> _Task brief_
Reproduce every text line in the material below character for character, omitting the pictures.
------ Records shown
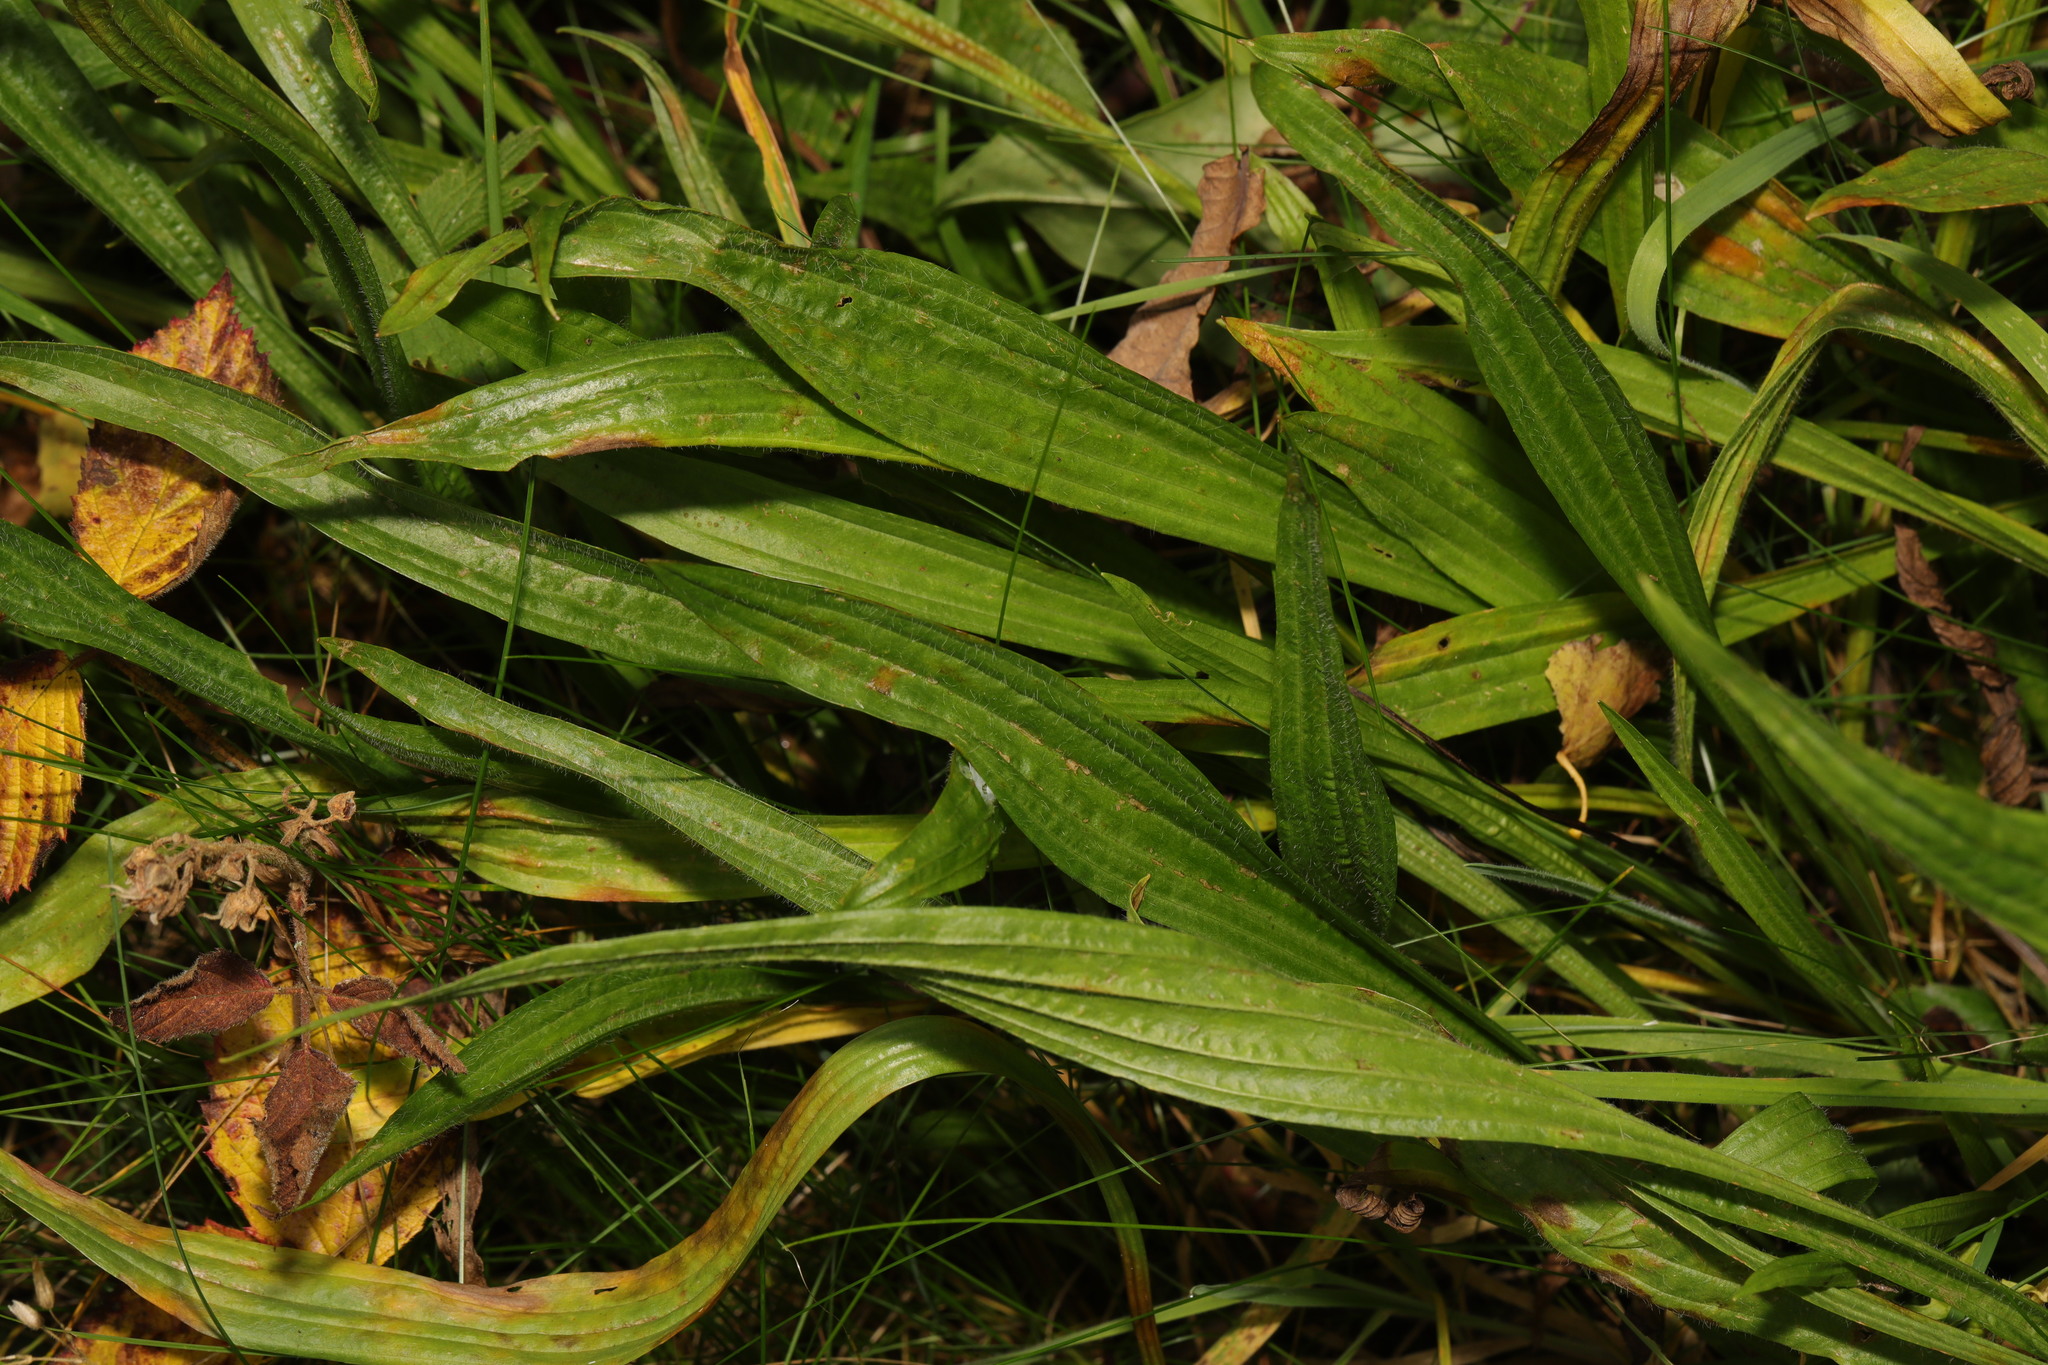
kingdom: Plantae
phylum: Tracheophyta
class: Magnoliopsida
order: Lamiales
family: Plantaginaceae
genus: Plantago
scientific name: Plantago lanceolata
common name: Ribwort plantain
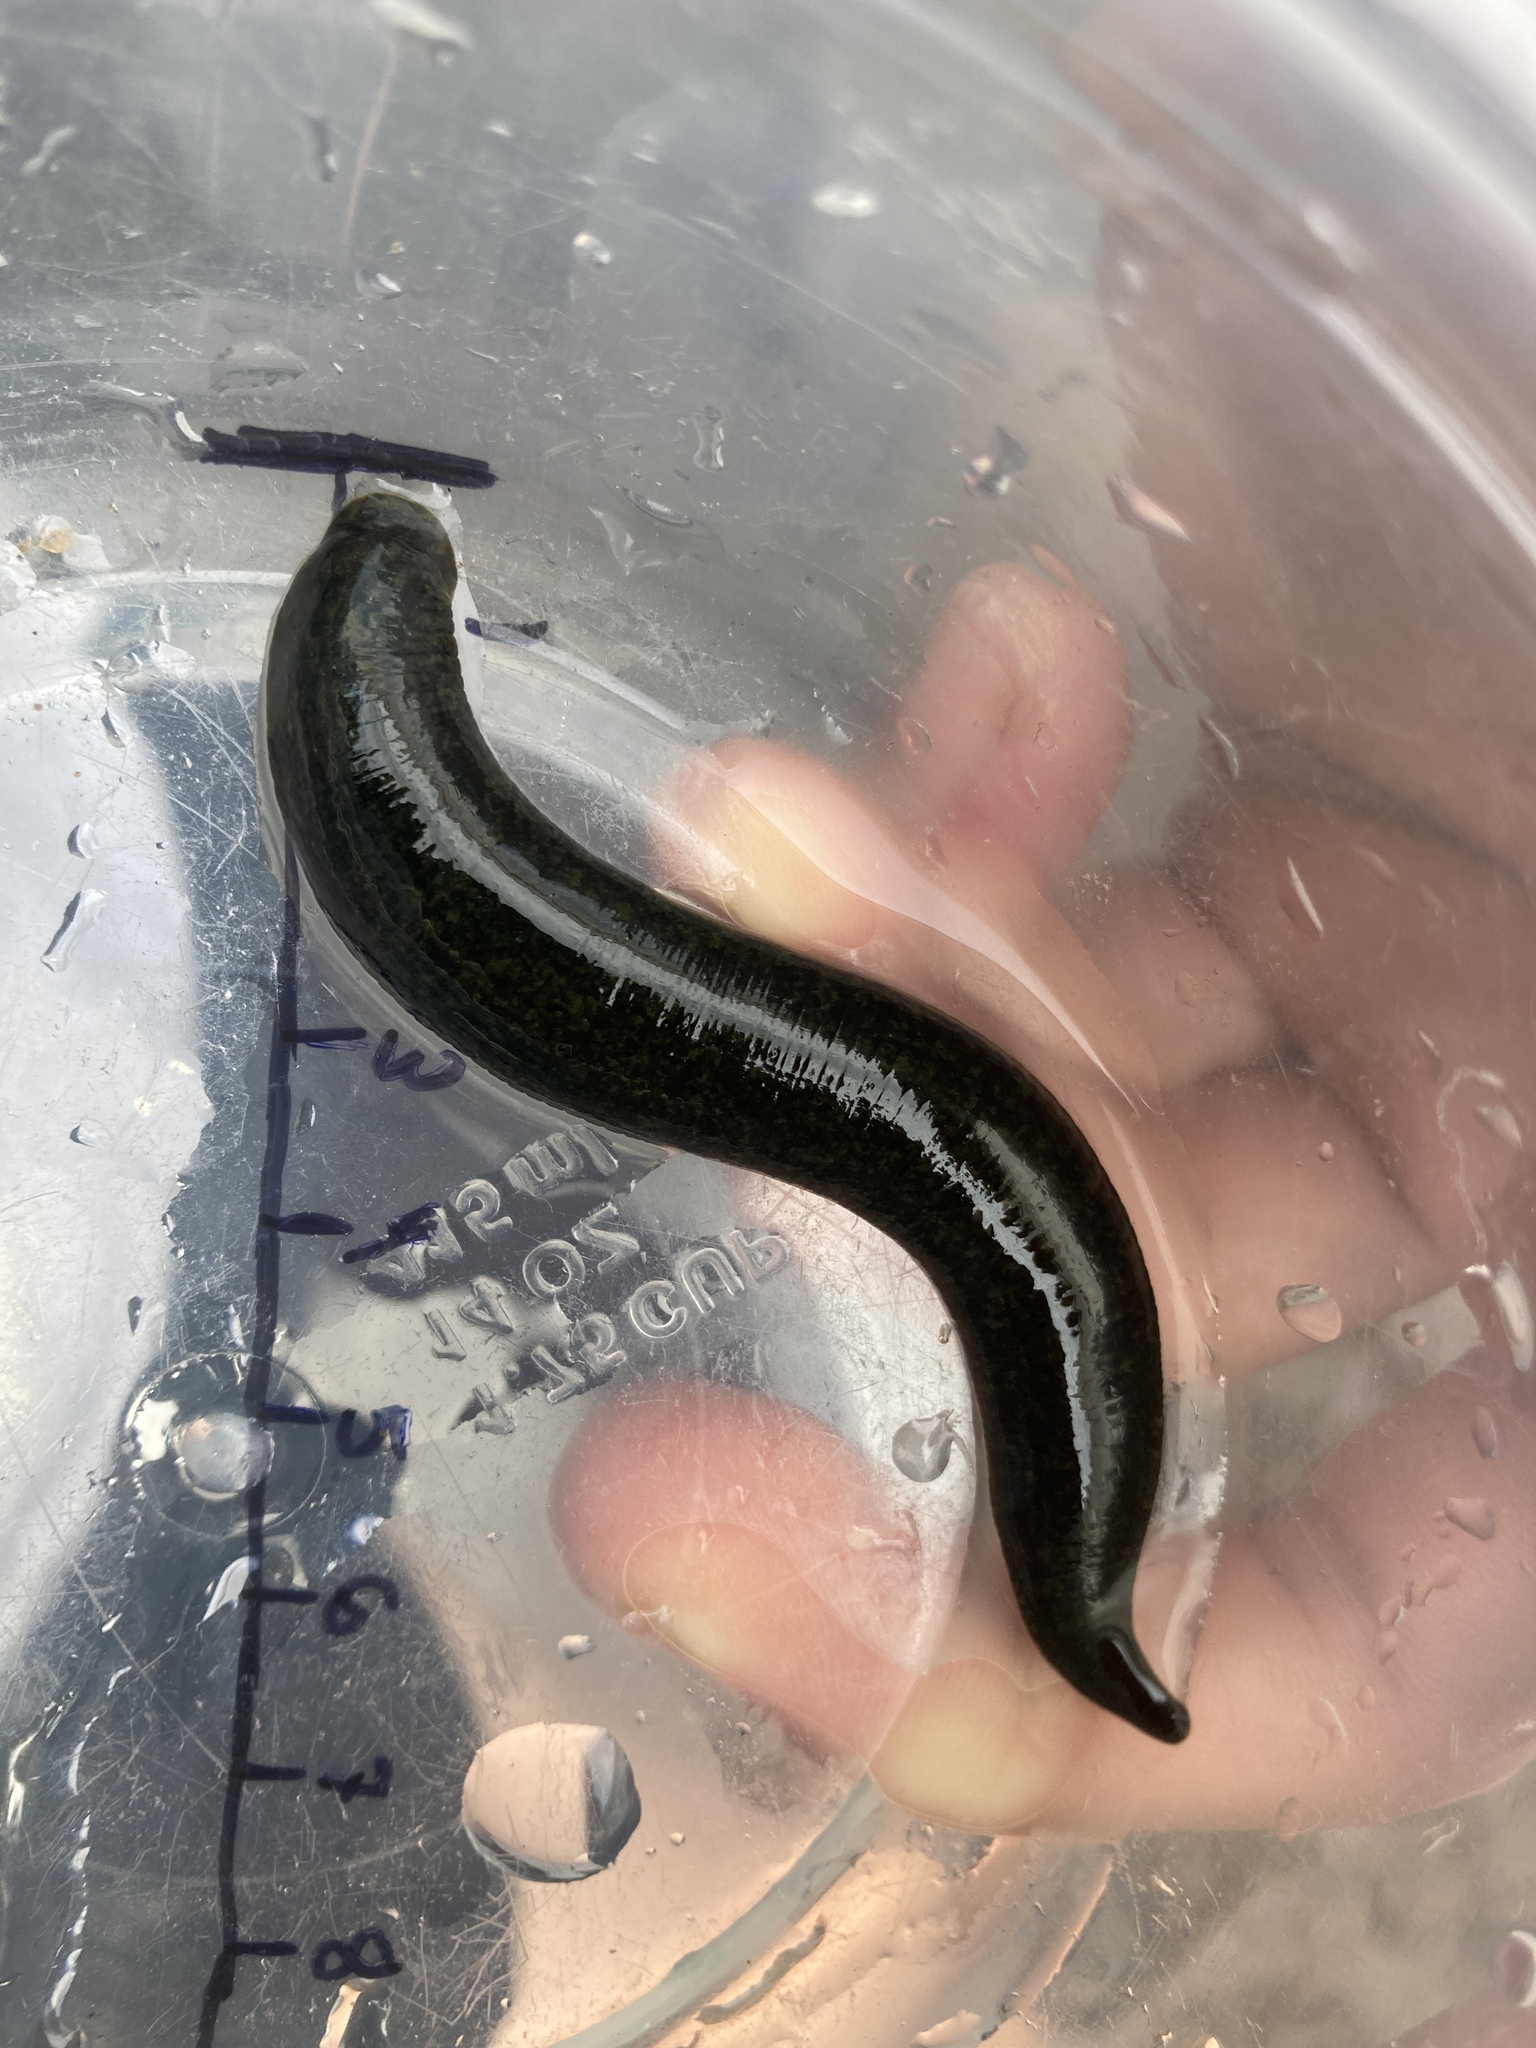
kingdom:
------------
> _Final result_
kingdom: Plantae
phylum: Tracheophyta
class: Magnoliopsida
order: Lamiales
family: Plantaginaceae
genus: Plantago
scientific name: Plantago lanceolata
common name: Ribwort plantain
kingdom:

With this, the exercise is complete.